Sa peine de prison en récidive de trafic de drogue est la même qu'en première instance, à savoir 13 ans de prison. Mais avec une aggravation, car les 2/3 de la sanction sont avec une peine de sûreté. De plus, 30 000 euros découverts lors d'une perquisition seront saisis par la justice, comme un terrain que ce quadragénaire originaire du Vaucluse venait d'acheter 120 000 euros dans un village près du Pont-du-Gard.
Le mis en cause, qui comparaît détenu, a longtemps été recherché par la justice. Il se cachait en Espagne. C'est un mandat d'arrêt européen qui l'a rattrapé avec une arrestation près de Barcelone en octobre 2025. Il est jugé ce mardi 23 juin devant la cour d'appel de Nîmes pour des faits de 2018. Une histoire de trafic de drogue pour ce récidiviste. La présidente de la cour d'appel, Nadine Mouttet, rappelle que le prévenu a déjà été sanctionné pénalement pour trois autres infractions similaires, avec des peines allant jusqu'à dix ans de prison. "Avec le passé que vous avez, vous n'êtes pas une petite main", tranche la présidente de la cour d'appel correctionnelle. "Et comment vous faites pour acheter tous ces biens alors que vous veniez de sortir de prison ?", poursuit la magistrate qui détaille le patrimoine du mis en cause qui détient, par le biais d'une SCI, plusieurs biens immobiliers dont des appartements.

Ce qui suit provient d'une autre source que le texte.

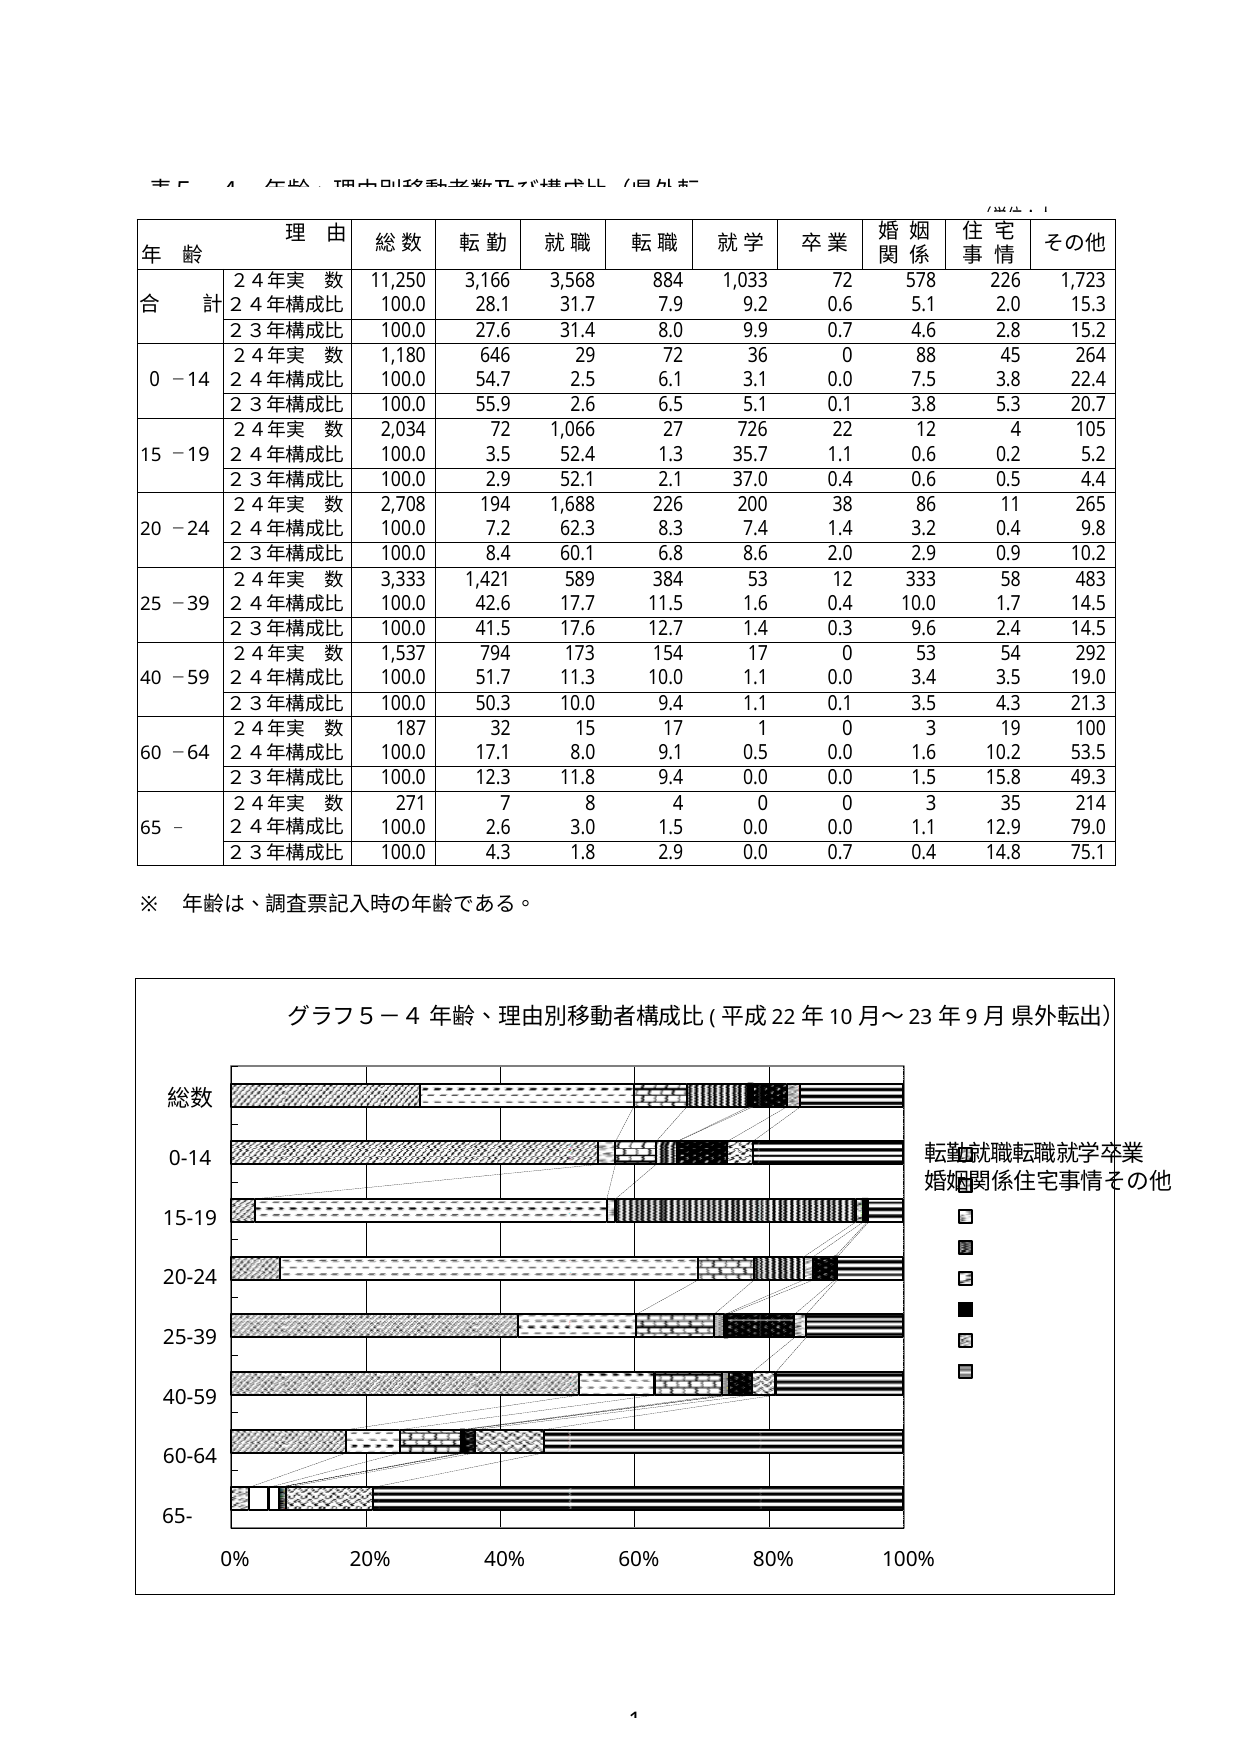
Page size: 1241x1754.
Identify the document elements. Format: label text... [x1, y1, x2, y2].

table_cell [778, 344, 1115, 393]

Il dispose d'un immeuble et a acheté un terrain situé près d'Uzès d'une valeur de 120 000 euros qu'il a payé 55 000 euros directement avec son argent personnel. "La SCI appartenait à mon père, il y a eu une donation à ses enfants ", essaie de convaincre le prévenu sous le feu des questions de la cour d'appel.
"Concrètement, vous êtes mis en cause comme le financeur de ce trafic, reconnaissez-vous les faits ? (...) Et l'achat de plus de 100 kilos de résine de cannabis" ? (...) À un moment il faut assumer certaines choses."
Mais le prévenu ne reconnaît rien : "Je n'ai pas financé et je n'ai pas participé. Lors de mes précédentes condamnations, j'ai toujours reconnu les faits reprochés", insiste l'accusé à l'adresse des trois juges qui composent le tribunal. Il écope finalement d'une lourde peine et de la saisie définitive de son terrain près d'Uzès d'une valeur de 120 000 euros.